→ Exercise objective
Repeat exactly, and nothing more, the lines from the one that includes "trash can: none" through the final line of the entries; skip the pictures.

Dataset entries

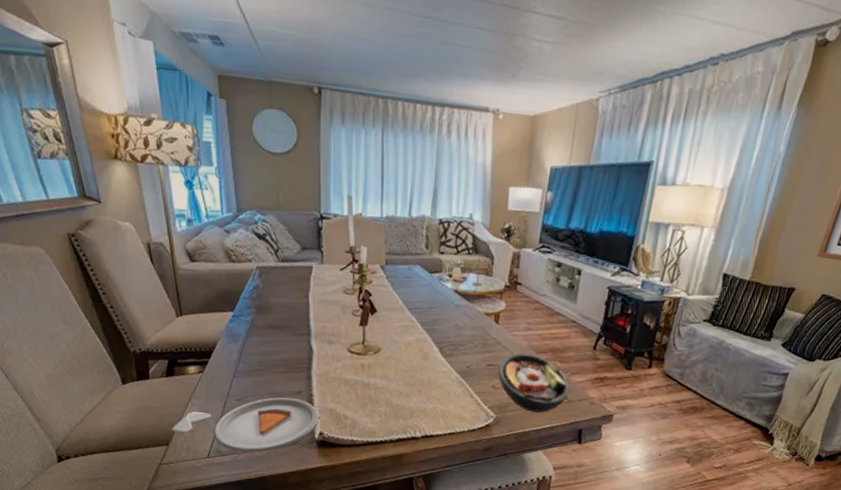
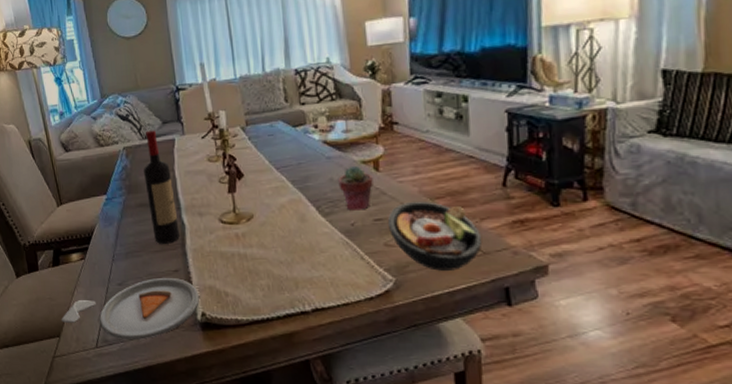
wine bottle: none [276,253,307,367] -> present [144,130,180,244]
potted succulent: none [462,315,492,356] -> present [338,165,373,211]

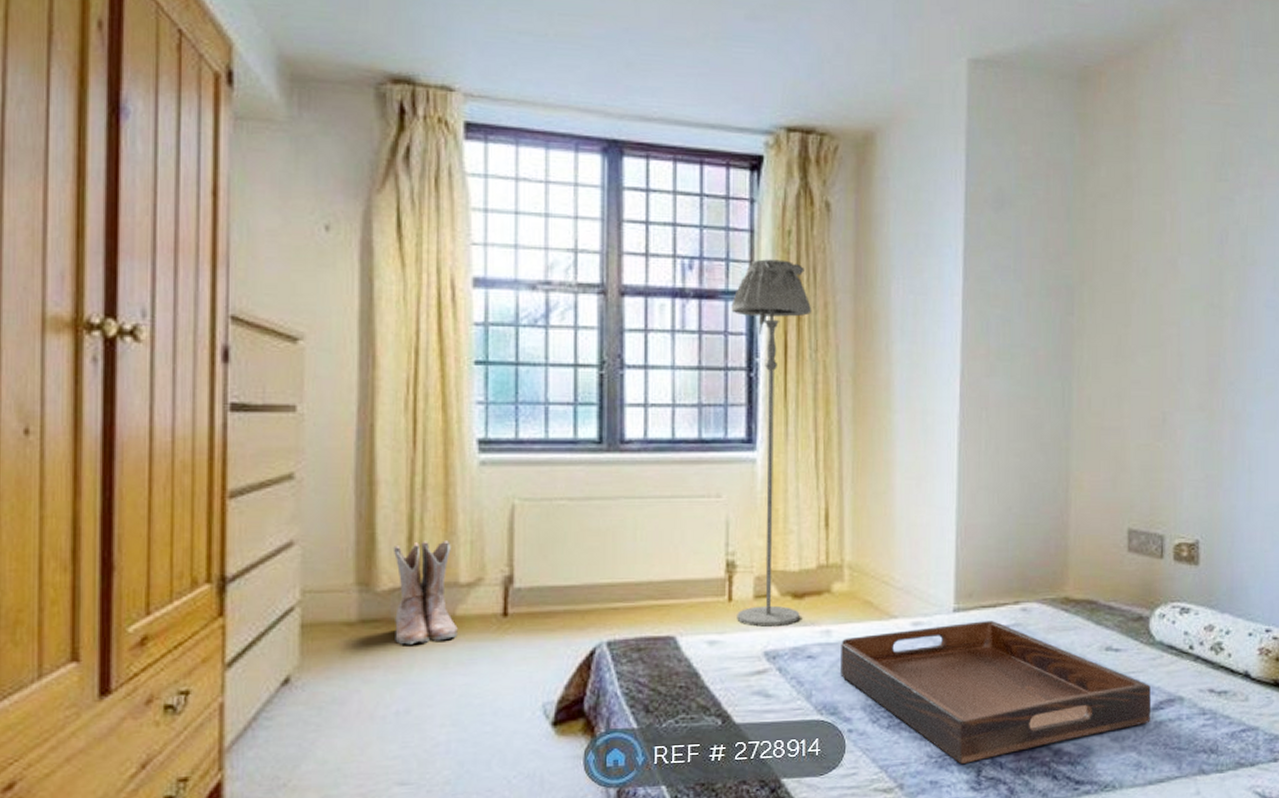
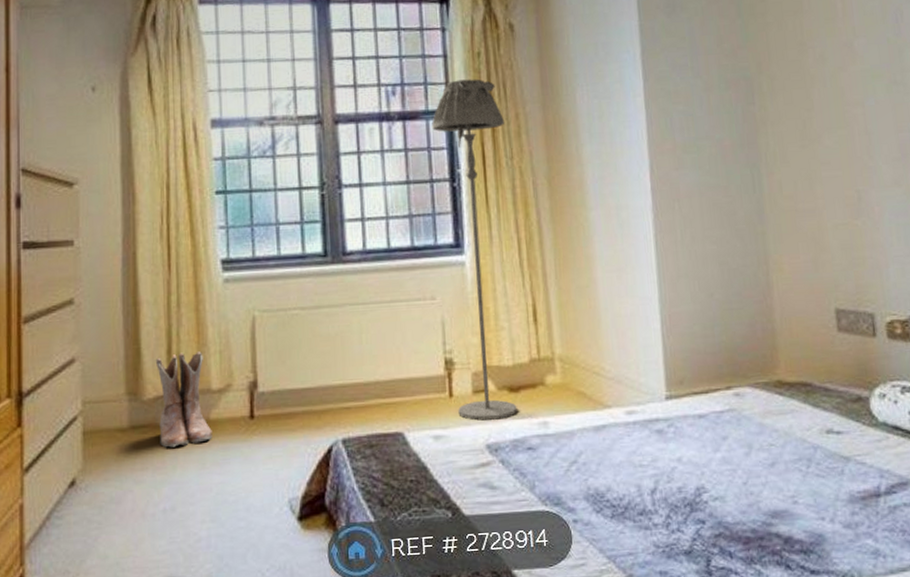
serving tray: present [840,621,1151,764] -> none [559,407,884,553]

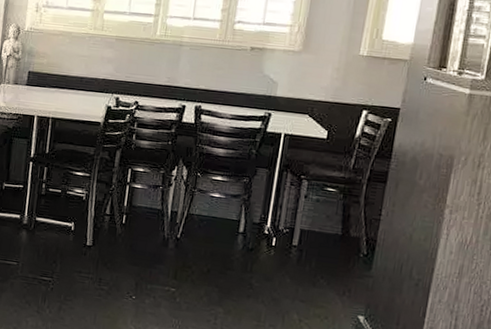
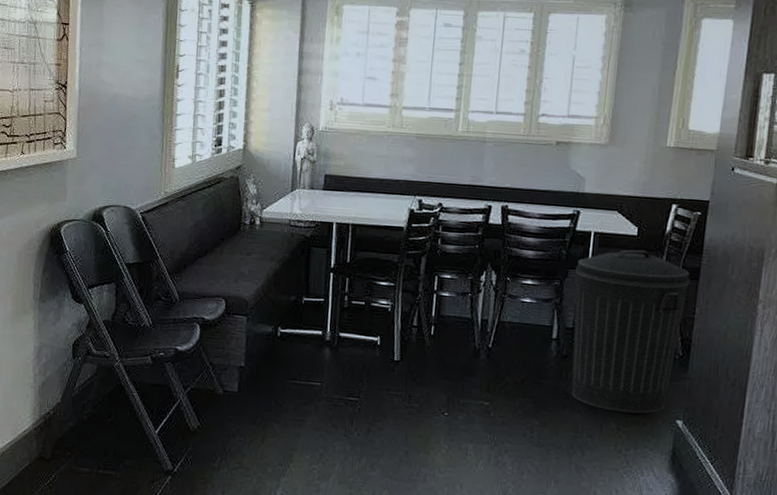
trash can: none [255,151,378,308] -> present [571,249,690,414]

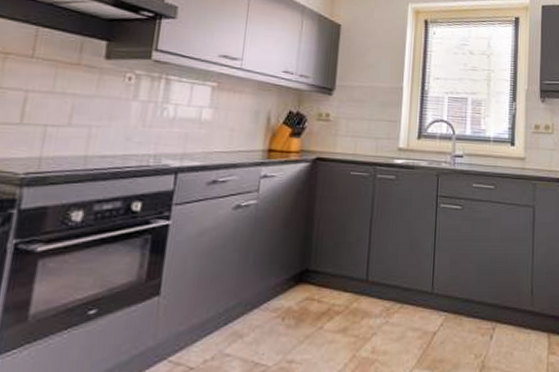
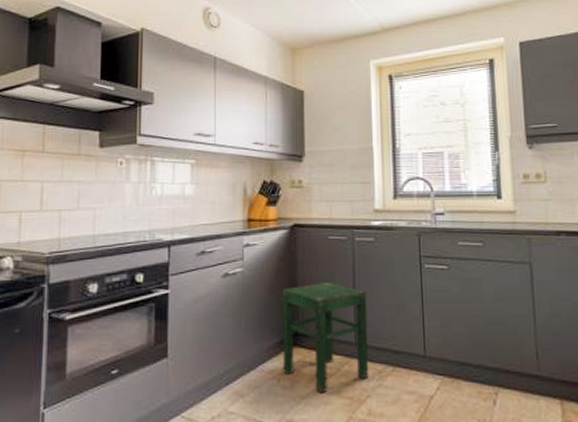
stool: none [288,218,383,332] -> present [282,283,369,394]

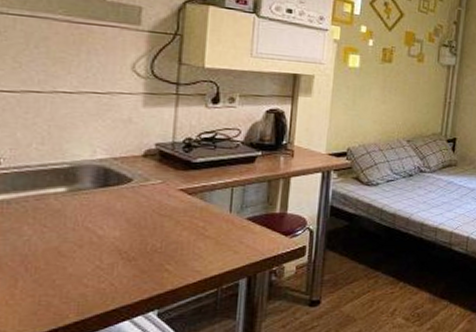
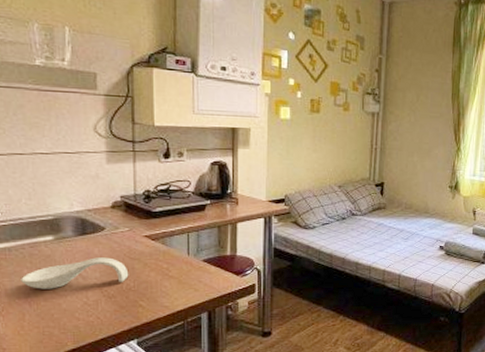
spoon rest: none [18,213,156,250] -> present [21,257,129,289]

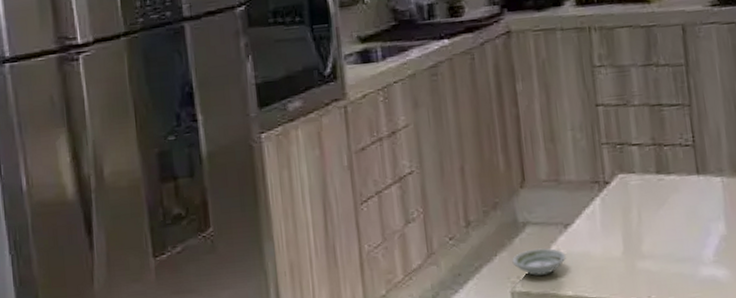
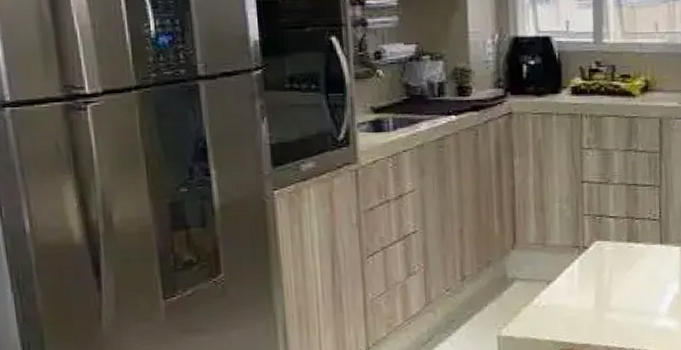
saucer: present [512,248,566,276] -> none [500,300,546,323]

→ Answer to the problem
trash can: none [255,151,378,308] -> present [571,249,690,414]

stool: none [288,218,383,332] -> present [282,283,369,394]

spoon rest: none [18,213,156,250] -> present [21,257,129,289]

saucer: present [512,248,566,276] -> none [500,300,546,323]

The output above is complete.